Robert Scott was born free, the son of Sarah Bell and Jesse Scott, a free man of color whose mother was a Pamunkey Indian. The Scott trio (Robert, his brother James, and his father) were well known musicians who traveled all over Virginia playing at dances at private homes, mountain resorts, and the University of Virginia

Scott married Nancy Colbert, probably the daughter of Burwell and Critta Colbert of Monticello. He was able to purchase her and some of their nine children out of slavery. In 1857 Robert Scott, who had more than three-quarters white ancestry, successfully petitioned the court to be declared “not negro”–an intermediate status between white and black or “mulatto.”

Robert Scott lived in the Bell-Scott house on Charlottesville’s main street for almost ninety years. He was a rich source of recollections about Jefferson and, at his death, was described as “a man who in the course of a long life never failed to command the respect of his fellow citizens.”

Sarah Bell Scott

Sarah Jefferson Bell, the daughter of Mary Hemings and white merchant Thomas Bell, lived in freedom on Charlottesville’s main street.  Her husband, Jesse Scott, with their sons James and Robert Scott, led a dance band well known throughout Virginia.
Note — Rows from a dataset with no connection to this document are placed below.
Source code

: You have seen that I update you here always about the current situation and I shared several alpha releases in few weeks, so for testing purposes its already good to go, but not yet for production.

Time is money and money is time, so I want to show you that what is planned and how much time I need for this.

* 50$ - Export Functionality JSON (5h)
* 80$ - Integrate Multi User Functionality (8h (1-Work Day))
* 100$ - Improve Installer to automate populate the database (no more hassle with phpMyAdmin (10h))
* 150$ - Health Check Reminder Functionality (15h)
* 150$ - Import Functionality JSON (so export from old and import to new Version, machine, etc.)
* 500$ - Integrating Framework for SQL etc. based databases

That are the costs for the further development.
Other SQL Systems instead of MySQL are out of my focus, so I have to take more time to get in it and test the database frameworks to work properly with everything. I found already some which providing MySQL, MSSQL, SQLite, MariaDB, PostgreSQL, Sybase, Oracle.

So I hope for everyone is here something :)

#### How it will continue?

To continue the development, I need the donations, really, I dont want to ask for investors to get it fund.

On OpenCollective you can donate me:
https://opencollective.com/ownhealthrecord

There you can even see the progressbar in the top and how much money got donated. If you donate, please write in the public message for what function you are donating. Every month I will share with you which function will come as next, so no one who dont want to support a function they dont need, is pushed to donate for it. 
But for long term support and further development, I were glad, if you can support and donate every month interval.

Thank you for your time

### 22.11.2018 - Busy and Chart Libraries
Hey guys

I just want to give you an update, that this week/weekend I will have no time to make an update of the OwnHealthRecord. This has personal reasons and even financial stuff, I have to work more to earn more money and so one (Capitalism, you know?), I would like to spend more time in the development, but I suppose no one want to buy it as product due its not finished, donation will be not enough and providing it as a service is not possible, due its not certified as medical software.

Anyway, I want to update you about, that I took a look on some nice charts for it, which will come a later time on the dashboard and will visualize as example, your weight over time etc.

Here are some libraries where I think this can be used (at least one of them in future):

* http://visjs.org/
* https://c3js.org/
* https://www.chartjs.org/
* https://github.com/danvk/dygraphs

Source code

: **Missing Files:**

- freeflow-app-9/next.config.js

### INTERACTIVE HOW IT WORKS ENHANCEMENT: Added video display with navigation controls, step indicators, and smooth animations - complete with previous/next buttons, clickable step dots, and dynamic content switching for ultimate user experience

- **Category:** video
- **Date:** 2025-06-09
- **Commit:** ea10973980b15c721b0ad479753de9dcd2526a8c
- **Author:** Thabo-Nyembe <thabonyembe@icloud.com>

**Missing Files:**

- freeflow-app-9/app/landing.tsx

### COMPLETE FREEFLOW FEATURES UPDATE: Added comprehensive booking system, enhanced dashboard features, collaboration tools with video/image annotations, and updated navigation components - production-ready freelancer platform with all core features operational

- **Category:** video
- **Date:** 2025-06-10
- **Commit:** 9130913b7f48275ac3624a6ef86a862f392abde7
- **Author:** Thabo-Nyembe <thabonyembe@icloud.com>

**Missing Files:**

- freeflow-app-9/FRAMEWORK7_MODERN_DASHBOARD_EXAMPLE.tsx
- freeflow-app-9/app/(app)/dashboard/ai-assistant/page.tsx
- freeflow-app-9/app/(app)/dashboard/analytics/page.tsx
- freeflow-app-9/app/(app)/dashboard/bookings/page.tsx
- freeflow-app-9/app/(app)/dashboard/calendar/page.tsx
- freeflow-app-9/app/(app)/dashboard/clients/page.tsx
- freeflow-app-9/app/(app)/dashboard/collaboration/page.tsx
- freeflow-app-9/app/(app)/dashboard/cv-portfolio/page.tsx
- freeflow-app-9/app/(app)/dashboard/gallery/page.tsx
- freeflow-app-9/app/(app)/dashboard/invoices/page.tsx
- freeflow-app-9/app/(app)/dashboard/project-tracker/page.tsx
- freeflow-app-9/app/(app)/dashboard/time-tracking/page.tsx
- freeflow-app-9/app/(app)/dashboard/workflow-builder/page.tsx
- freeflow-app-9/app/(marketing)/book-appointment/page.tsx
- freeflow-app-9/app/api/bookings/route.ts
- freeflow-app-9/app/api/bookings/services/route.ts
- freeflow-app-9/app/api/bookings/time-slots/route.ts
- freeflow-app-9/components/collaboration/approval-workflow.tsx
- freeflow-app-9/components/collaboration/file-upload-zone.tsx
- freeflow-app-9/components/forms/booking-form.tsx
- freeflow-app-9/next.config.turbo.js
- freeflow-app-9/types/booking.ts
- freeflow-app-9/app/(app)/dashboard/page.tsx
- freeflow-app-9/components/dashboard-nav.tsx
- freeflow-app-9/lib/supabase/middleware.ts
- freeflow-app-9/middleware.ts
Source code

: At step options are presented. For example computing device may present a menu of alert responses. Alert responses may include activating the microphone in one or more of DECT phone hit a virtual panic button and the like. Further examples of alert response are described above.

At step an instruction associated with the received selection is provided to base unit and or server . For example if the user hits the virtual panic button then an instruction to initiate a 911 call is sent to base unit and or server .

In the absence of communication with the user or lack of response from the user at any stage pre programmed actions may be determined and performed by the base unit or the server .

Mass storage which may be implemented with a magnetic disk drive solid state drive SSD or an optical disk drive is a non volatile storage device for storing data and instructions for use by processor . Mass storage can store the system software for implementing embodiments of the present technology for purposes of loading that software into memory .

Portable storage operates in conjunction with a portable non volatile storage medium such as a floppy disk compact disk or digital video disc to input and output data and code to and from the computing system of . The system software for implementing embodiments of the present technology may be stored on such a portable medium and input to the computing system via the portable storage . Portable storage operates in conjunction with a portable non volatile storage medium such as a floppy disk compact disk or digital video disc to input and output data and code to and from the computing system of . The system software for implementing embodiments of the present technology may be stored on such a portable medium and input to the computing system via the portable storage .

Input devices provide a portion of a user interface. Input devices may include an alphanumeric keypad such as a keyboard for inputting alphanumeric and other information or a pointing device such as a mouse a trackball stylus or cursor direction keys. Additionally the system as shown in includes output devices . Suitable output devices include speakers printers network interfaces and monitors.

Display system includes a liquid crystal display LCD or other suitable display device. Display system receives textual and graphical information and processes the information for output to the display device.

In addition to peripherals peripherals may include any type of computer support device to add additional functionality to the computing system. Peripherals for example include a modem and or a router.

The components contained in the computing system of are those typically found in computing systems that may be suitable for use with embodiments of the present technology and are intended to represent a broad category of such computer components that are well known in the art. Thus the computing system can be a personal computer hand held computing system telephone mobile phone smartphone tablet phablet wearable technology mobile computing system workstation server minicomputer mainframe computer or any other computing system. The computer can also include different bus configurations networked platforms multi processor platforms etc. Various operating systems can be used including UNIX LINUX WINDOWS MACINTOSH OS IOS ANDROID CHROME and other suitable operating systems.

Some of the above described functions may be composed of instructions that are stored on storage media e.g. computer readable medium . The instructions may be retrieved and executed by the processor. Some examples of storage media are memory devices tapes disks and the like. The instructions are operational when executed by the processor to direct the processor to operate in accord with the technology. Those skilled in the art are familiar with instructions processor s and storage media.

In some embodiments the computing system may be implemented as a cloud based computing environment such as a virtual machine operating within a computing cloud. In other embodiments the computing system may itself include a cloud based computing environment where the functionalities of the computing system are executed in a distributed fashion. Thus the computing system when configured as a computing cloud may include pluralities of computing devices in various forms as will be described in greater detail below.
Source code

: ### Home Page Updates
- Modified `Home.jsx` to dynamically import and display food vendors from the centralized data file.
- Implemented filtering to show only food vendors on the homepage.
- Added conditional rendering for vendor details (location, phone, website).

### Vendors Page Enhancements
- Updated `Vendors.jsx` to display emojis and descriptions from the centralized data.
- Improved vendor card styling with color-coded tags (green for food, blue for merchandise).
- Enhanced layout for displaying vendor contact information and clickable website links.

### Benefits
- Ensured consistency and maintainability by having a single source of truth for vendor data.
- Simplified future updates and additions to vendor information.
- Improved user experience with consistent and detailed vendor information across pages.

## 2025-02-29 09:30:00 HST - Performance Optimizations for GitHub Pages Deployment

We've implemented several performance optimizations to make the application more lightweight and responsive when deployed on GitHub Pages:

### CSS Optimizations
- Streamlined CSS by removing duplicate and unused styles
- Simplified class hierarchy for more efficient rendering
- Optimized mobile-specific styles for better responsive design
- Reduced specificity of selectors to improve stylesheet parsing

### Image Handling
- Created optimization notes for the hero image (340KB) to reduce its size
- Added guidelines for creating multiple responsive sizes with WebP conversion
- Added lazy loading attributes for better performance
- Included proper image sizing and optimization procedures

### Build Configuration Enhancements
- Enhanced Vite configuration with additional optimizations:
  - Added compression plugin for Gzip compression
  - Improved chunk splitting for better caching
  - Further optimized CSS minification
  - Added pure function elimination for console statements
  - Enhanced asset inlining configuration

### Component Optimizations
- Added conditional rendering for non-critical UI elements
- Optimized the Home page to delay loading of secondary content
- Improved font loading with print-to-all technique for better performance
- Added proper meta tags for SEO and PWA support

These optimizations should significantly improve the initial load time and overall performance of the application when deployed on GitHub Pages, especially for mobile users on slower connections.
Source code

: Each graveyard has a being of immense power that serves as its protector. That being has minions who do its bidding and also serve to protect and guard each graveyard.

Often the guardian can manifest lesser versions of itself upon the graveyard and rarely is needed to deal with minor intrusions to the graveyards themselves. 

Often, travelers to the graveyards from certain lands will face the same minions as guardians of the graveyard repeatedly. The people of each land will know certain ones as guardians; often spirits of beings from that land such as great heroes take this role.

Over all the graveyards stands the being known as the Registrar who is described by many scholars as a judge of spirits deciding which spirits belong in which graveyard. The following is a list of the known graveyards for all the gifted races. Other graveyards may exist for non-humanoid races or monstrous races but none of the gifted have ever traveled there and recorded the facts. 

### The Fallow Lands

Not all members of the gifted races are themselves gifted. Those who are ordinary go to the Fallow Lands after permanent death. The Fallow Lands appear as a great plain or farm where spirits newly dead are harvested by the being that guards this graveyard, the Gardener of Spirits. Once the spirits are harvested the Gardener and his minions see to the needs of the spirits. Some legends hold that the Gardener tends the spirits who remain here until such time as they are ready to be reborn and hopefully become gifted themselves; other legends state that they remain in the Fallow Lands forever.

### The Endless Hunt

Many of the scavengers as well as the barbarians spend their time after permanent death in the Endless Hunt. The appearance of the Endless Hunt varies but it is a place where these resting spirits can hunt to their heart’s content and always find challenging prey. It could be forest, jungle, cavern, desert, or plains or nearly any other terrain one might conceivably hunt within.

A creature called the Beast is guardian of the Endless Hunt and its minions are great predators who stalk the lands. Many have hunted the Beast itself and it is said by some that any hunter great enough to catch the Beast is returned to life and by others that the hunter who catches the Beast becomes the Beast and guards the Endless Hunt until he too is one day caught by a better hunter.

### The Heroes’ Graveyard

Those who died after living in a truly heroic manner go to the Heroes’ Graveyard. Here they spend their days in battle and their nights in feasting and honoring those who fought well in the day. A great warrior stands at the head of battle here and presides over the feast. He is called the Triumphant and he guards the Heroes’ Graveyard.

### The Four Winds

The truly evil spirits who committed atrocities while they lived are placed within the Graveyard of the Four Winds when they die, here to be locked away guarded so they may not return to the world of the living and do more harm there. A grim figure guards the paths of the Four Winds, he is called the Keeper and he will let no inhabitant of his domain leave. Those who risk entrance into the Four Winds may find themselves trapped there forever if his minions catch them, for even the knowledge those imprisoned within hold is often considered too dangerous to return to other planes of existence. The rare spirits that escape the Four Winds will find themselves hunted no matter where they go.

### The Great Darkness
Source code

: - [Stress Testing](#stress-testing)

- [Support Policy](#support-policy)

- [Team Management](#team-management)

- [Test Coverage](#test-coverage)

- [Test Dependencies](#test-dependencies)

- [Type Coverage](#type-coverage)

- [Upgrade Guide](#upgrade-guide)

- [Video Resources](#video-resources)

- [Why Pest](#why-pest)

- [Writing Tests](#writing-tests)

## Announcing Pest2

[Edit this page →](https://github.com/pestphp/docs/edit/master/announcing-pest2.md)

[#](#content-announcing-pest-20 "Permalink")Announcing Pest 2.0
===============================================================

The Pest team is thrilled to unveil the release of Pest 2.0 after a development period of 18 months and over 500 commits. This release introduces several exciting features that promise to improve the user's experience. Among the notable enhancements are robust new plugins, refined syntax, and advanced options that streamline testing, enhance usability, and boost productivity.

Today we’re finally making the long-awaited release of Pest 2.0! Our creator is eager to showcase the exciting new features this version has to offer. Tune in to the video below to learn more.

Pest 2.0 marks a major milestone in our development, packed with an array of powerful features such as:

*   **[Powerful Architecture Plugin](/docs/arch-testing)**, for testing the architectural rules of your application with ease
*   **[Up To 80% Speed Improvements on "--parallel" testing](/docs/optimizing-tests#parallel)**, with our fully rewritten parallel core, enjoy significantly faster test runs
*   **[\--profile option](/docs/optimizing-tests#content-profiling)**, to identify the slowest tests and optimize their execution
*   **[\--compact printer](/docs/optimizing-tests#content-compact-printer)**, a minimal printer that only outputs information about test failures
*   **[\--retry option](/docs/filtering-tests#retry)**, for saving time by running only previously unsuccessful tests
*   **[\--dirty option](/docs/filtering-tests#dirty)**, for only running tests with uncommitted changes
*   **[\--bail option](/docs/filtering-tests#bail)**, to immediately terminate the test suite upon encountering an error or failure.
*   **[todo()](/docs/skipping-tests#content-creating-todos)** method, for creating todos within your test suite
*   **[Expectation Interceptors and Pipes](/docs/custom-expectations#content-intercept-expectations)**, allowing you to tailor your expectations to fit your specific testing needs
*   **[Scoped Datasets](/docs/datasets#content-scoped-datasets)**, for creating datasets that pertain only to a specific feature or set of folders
Peggy Trotter Dammond Preacely

Peggy Preacely, a writer, filmmaker, and public health worker, learned her family history from her mother, Ellen Craft Dammond, the “griot of the family,” who recognized that “there were wonderful stories that needed to be kept alive in the family.” Her mother was a niece of William Monroe Trotter as well as a descendant of the famous fugitive slaves William and Ellen Craft

Mother and daughter both participated in the civil rights movement. Ellen Dammond worked with Dorothy Height and Polly Cowan in the Wednesdays in Mississippi initiative. Peggy Preacely, who sees herself as carrying on a double family line of “freedom fighters,” joined the Student Nonviolent Coordinating Committee and was jailed for sit-ins in the south. As she said, “I had to do something in my lifetime to make a difference because Uncle Monroe did and the Crafts escaped from slavery.”